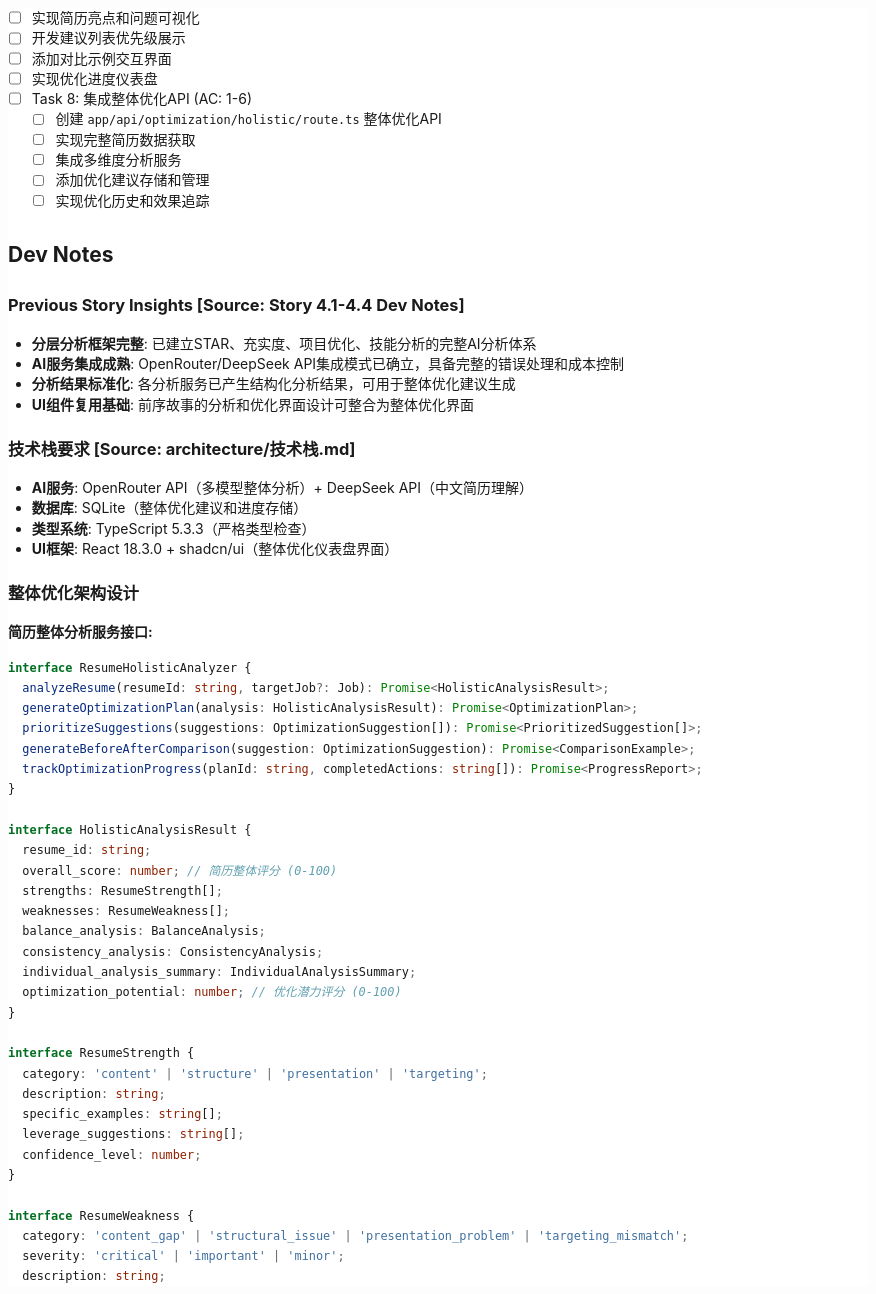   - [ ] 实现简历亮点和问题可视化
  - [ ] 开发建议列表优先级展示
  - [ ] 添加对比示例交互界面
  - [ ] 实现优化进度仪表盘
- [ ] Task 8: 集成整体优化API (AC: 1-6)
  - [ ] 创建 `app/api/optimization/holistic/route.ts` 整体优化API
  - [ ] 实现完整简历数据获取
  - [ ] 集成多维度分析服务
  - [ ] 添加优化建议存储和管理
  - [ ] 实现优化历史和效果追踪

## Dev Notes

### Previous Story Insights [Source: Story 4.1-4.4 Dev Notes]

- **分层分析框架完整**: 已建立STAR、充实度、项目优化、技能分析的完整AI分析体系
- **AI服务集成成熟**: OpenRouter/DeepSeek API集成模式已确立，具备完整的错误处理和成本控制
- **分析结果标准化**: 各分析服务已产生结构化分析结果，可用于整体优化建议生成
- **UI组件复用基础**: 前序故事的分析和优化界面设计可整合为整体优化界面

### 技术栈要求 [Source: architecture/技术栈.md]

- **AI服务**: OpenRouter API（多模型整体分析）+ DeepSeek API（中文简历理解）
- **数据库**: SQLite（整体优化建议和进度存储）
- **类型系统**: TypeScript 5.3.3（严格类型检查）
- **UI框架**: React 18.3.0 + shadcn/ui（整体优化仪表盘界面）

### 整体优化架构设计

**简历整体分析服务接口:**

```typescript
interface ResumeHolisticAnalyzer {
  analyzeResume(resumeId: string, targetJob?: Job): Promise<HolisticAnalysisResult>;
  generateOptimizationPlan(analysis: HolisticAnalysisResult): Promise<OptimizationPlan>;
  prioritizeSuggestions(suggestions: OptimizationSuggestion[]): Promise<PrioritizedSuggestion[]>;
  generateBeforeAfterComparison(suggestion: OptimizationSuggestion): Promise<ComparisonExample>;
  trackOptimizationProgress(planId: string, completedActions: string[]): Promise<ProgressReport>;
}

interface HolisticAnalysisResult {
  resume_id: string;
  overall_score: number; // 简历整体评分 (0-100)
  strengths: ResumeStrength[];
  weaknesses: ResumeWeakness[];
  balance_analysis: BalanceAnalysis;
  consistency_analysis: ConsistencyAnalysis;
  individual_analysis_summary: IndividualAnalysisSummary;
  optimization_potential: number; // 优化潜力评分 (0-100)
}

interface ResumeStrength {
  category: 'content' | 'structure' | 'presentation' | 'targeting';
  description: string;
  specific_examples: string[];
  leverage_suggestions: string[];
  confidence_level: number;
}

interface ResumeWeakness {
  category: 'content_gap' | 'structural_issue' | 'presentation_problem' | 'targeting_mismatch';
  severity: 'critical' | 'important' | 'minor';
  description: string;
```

· · · · ·

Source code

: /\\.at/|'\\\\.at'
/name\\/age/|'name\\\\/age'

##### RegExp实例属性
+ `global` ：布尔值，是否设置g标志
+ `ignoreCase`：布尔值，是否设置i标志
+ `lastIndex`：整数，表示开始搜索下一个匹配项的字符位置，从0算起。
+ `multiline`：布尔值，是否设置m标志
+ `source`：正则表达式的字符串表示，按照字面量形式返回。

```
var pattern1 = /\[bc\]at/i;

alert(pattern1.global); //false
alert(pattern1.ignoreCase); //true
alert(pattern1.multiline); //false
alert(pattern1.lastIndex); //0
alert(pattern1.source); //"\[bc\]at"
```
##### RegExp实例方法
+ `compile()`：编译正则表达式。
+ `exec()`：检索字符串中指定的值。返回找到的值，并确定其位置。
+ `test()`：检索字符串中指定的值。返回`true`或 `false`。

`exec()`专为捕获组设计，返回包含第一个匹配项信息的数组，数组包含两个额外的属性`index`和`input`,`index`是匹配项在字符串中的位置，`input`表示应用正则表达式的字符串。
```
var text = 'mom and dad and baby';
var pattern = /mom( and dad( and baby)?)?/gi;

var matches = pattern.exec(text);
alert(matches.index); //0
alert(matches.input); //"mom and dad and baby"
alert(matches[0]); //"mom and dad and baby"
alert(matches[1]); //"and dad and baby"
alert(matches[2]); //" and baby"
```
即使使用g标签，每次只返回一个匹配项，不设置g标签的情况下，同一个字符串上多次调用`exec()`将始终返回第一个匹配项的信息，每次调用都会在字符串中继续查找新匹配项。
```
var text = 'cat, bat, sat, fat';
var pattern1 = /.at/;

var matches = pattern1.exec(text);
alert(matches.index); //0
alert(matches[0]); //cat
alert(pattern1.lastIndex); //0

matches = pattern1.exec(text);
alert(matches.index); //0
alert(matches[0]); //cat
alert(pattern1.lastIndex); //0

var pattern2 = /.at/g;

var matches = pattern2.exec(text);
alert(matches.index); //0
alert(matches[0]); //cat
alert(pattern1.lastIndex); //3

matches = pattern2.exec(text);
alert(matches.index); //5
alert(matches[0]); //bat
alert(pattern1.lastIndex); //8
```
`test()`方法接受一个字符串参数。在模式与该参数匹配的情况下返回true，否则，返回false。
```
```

· · · · ·

**About this task:** Write out exactly the lines above between the one with "- [ ] 实现简历亮点和问题可视化" and the one with "## Dev Notes", inclusive, with pictures left out.

**Solution to this problem:**
   - [ ] 实现简历亮点和问题可视化
  - [ ] 开发建议列表优先级展示
  - [ ] 添加对比示例交互界面
  - [ ] 实现优化进度仪表盘
- [ ] Task 8: 集成整体优化API (AC: 1-6)
  - [ ] 创建 `app/api/optimization/holistic/route.ts` 整体优化API
  - [ ] 实现完整简历数据获取
  - [ ] 集成多维度分析服务
  - [ ] 添加优化建议存储和管理
  - [ ] 实现优化历史和效果追踪

## Dev Notes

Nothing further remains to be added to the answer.